Samet noted another change that impacts business debtors, which is the time to decide whether to assume or reject nonresidential real estate leases. “The debtor generally has 120 days but can obtain an extension for only another 90 days for cause. The total number of days, 210, is not supposed to be extended unless the landlord approves in writing,” the attorney said.
The impact of the latter change means “retailers no longer have the luxury of two Christmas seasons to pick out which stores to close,” said Bradley I. Dietz, managing director and co-head of the restructuring department at investment banking firm Peter J. Solomon Inc.
While investing firms may be anticipating the next big investment phase, Dietz is quick to note, “Not so fast.”
The banker believes it’s still too early to tell which way the wind will blow. “Two years ago attorneys started moving to different firms, and bankers are now on the move, some starting restructuring advisory businesses. However, there’s still too much capacity in the market. It has been the [mantra] from the [restructuring] industry’s lips to God’s ears that it’ll be the next six months, but they’ve been in that mode for the last two years,” he said.
While Dietz does expect there will be some uptick in bankruptcy filings, he also believes apparel firms are less leveraged than in previous years. As for retailers and distressed firms in general, he observed that many of the companies entering bankruptcy proceedings are likely to be more highly leveraged than in the past, with assets “hocked to lenders so that there are fewer assets available for collateral when companies try to get new loans.”

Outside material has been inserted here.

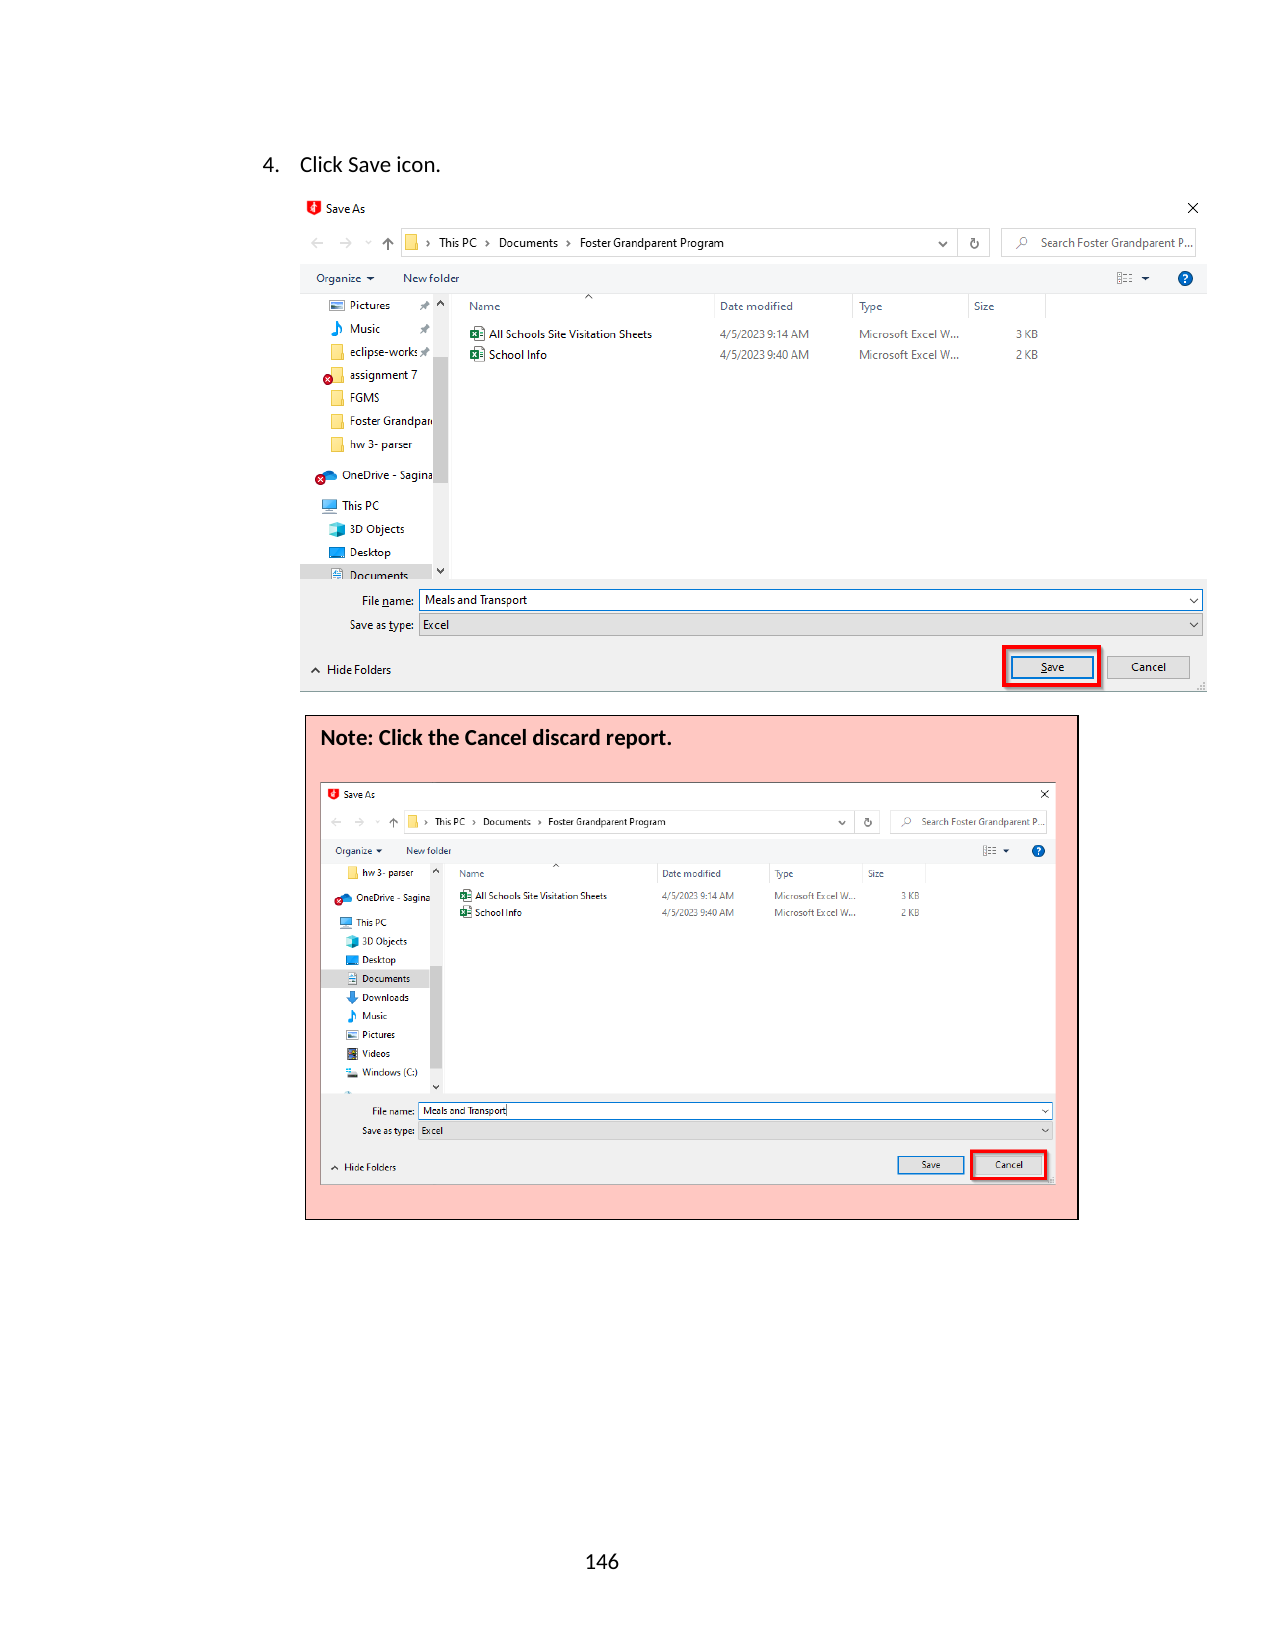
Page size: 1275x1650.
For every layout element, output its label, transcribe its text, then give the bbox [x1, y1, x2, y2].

Peter J. Solomon, namesake of his eponymous banking firm, said that so far retailers are doing three things: evaluating store opening programs, figuring out how to weather the projected increase in the slowdown of consumer spending and determining how to get earnings per share growth, whether that includes using balance sheets to repurchase stock or make acquisitions.
For now, he too believes there might be a lull before anyone actually sees a wave of bankruptcy filings. “What’s different between now and before are the covenant lites and the easy credit terms. The pressure is not from the financial players, the bond holders, but from vendors. As credit becomes constrained, it puts pressure on vendors to get paid. As vendors tighten up, that puts pressure on everybody,” Solomon said.

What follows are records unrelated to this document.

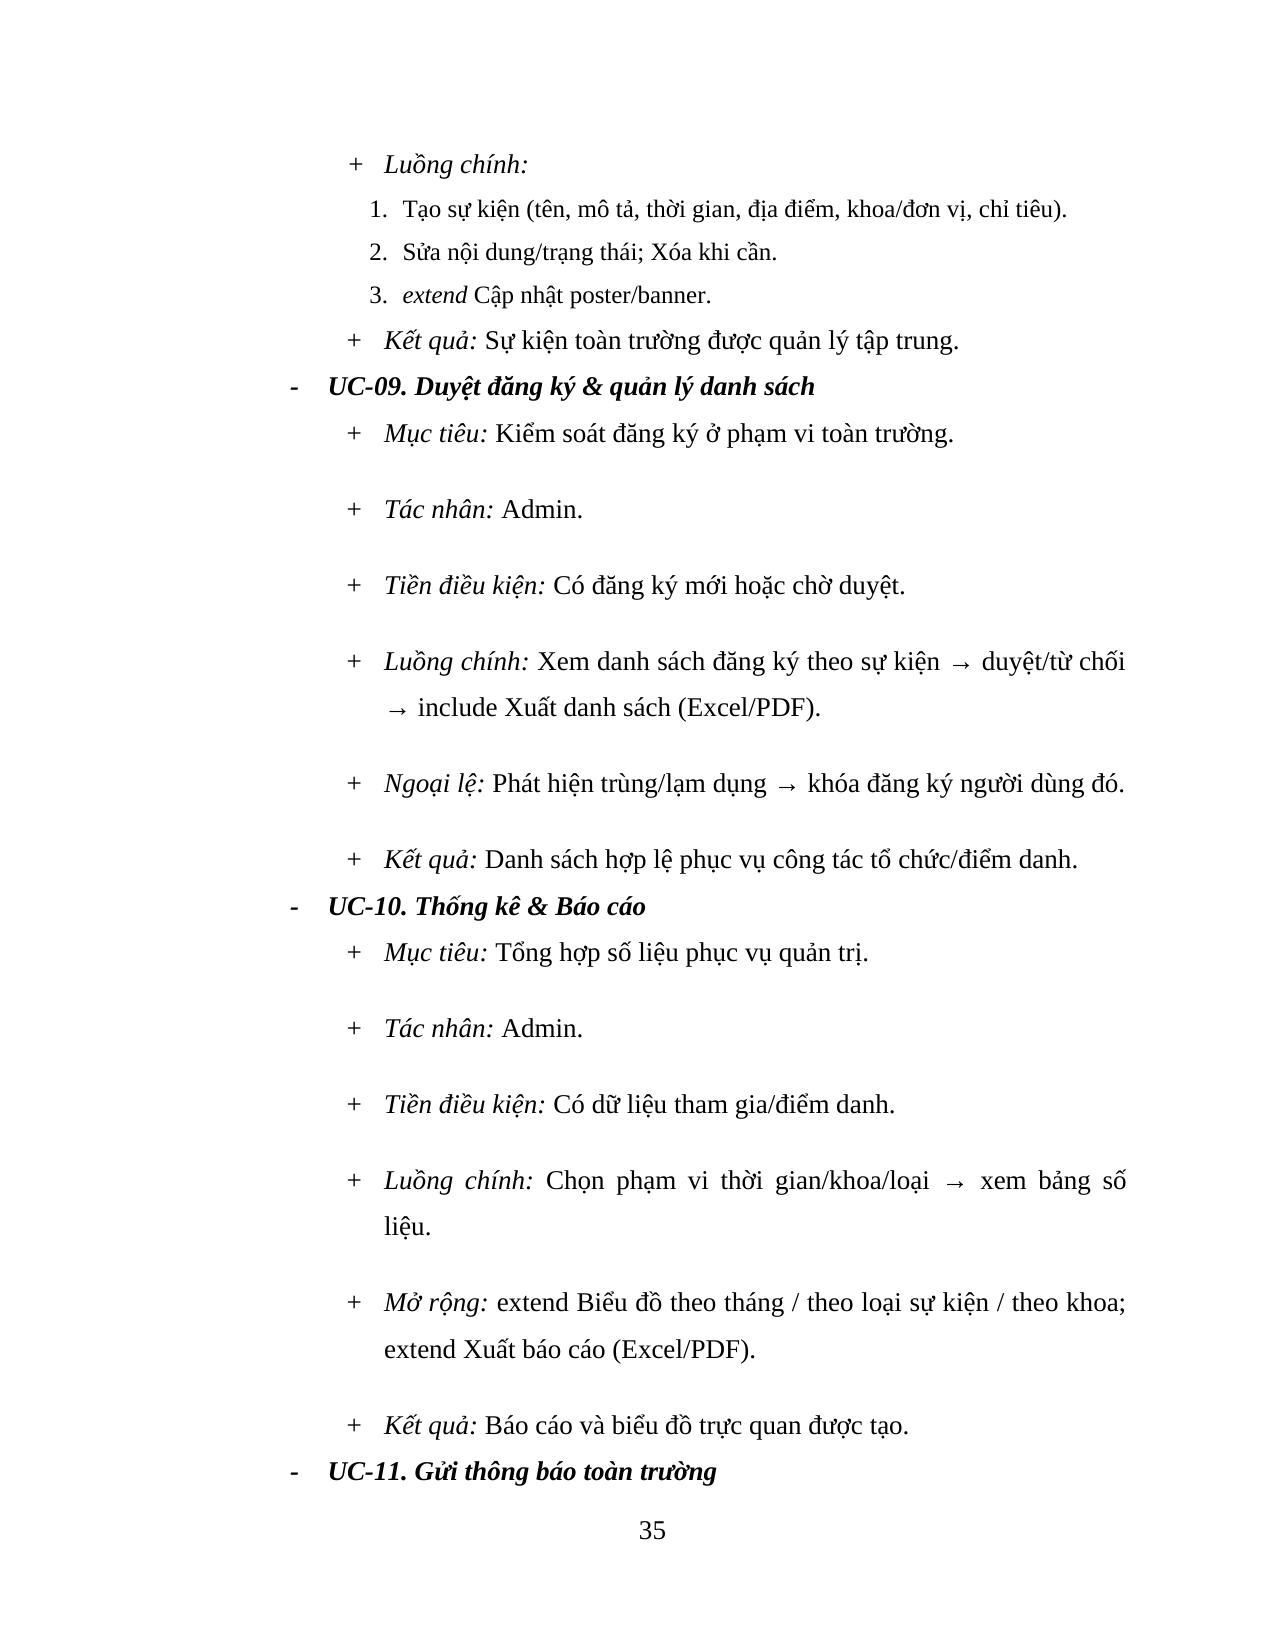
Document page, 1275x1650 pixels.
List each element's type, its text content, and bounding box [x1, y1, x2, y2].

list Tạo sự kiện (tên, mô tả, thời gian, địa điểm, khoa/đơn vị, chỉ tiêu). [340, 194, 1127, 223]
list Luồng chính: [346, 148, 1127, 179]
list Tác nhân: Admin. [346, 493, 1127, 524]
list Tiền điều kiện: Có đăng ký mới hoặc chờ duyệt. [346, 569, 1127, 600]
list Tiền điều kiện: Có dữ liệu tham gia/điểm danh. [346, 1088, 1127, 1119]
list Kết quả: Báo cáo và biểu đồ trực quan được tạo. [346, 1409, 1127, 1440]
list Ngoại lệ: Phát hiện trùng/lạm dụng → khóa đăng ký người dùng đó. [346, 767, 1127, 798]
list extend Cập nhật poster/banner. [340, 281, 1127, 309]
list Mở rộng: extend Biểu đồ theo tháng / theo loại sự kiện / theo khoa; extend Xuất báo cáo (Excel/PDF). [346, 1286, 1127, 1364]
list Mục tiêu: Tổng hợp số liệu phục vụ quản trị. [346, 936, 1127, 967]
list Luồng chính: Xem danh sách đăng ký theo sự kiện → duyệt/từ chối → include Xuất danh sách (Excel/PDF). [346, 644, 1127, 722]
list UC-11. Gửi thông báo toàn trường [290, 1455, 1127, 1487]
list Kết quả: Sự kiện toàn trường được quản lý tập trung. [346, 324, 1127, 355]
list Sửa nội dung/trạng thái; Xóa khi cần. [340, 237, 1127, 266]
list UC-10. Thống kê & Báo cáo [290, 889, 1127, 921]
list Tác nhân: Admin. [346, 1012, 1127, 1043]
list Mục tiêu: Kiểm soát đăng ký ở phạm vi toàn trường. [346, 417, 1127, 448]
list Kết quả: Danh sách hợp lệ phục vụ công tác tổ chức/điểm danh. [346, 843, 1127, 874]
list Luồng chính: Chọn phạm vi thời gian/khoa/loại → xem bảng số liệu. [346, 1164, 1127, 1242]
list UC-09. Duyệt đăng ký & quản lý danh sách [290, 370, 1127, 402]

As for the credit markets, who knows when that will ease up.
“There is no sense of when. Anyone who says they can tell you is a fool. No one has the foggiest idea,” said Solomon, who advised that six months after the “last financial institution raises money via preferred stock” might be the time to take a look at the crystal ball.
Meanwhile, some deals are still getting done.

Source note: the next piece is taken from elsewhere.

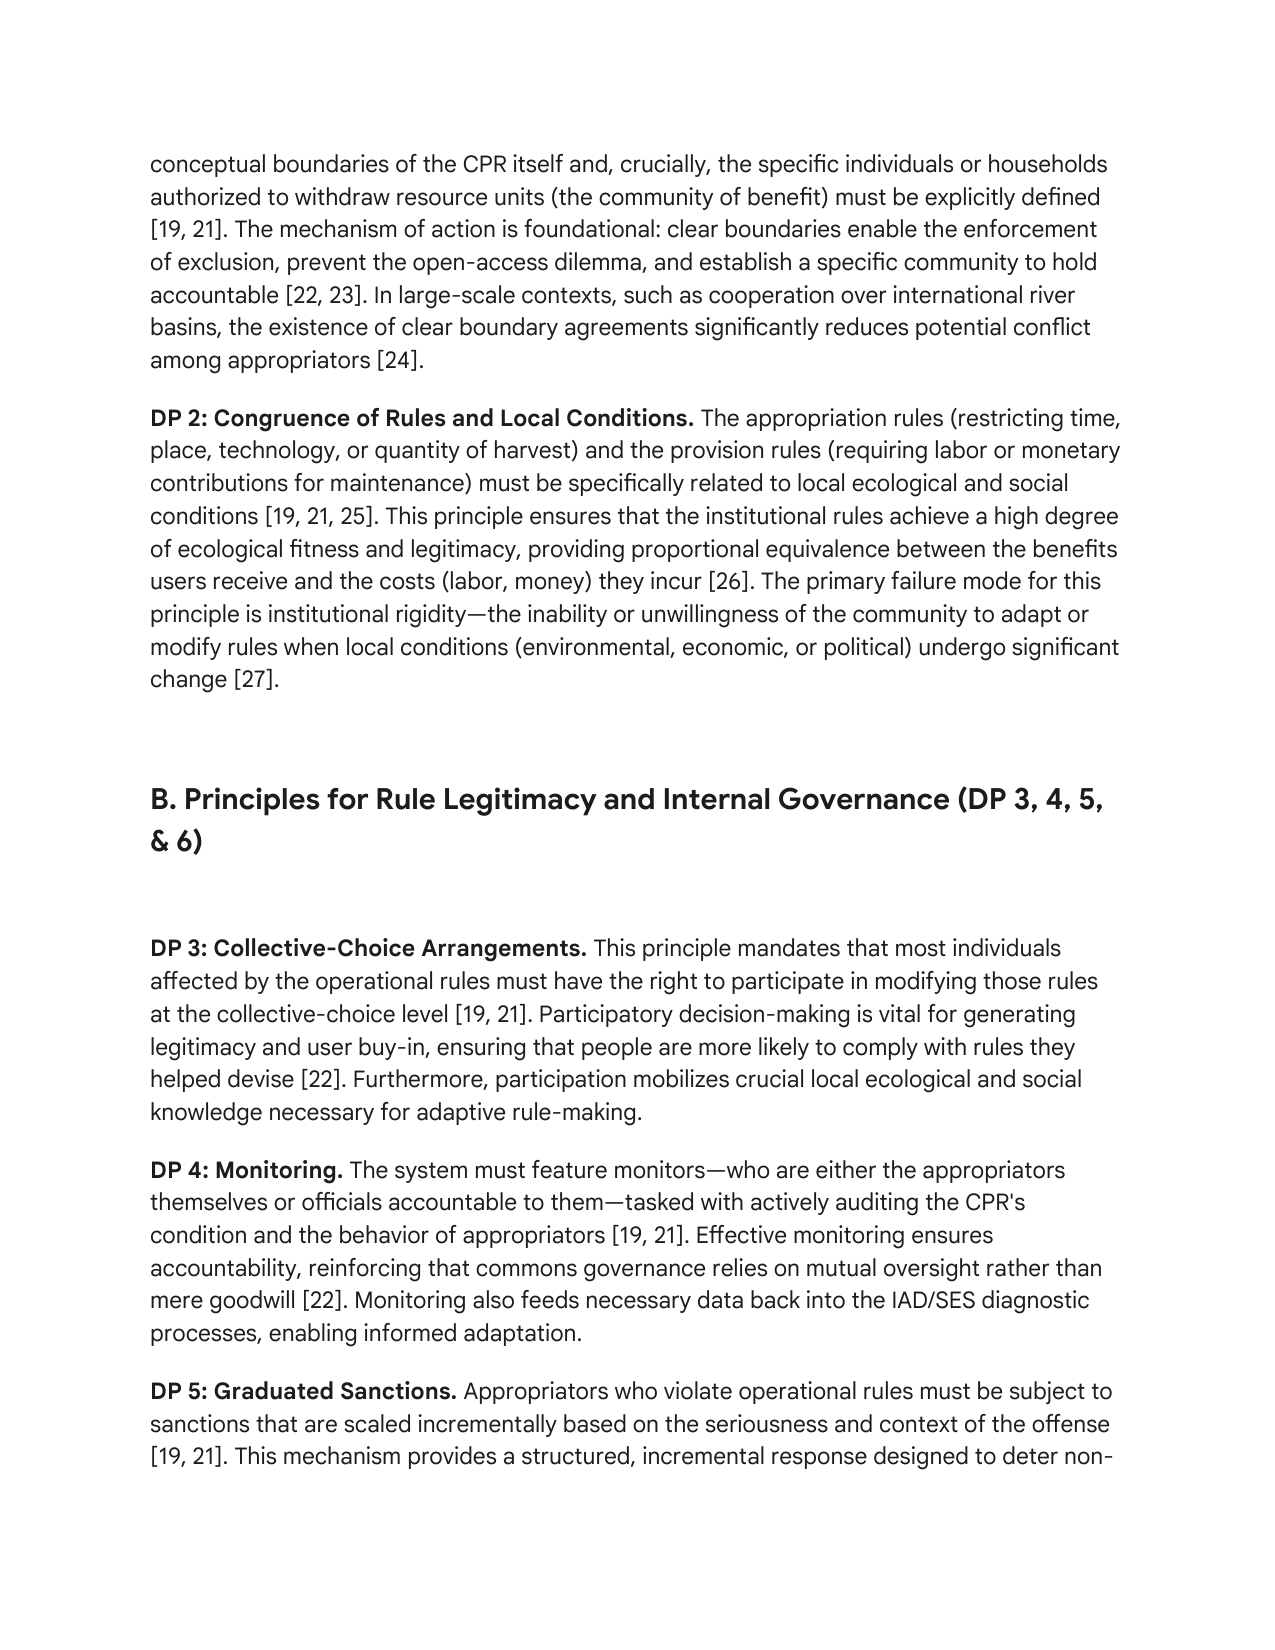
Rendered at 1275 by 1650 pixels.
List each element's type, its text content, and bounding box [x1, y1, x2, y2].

The ones that Allan Ellinger, of investment banking firm Marketing Management Group, sees being completed are smaller transactions where it can be easier to obtain financing.
And while many expect strategic players to have a bigger role on the mergers and acquisitions front than before, when it was a financial buyers’ market, don’t count anyone out yet.
Financial buyers are still sniffing around for deals. Last week, Windsong Brands, which earlier this year co-led a team of investors to buy Ellen Tracy from Liz Claiborne Inc., was part of a team of investors that included Hilco Consumer Capital, GB Brands and Crystal Capital that became the court-approved stalking horse bidder for certain assets of bankrupt Sharper Image.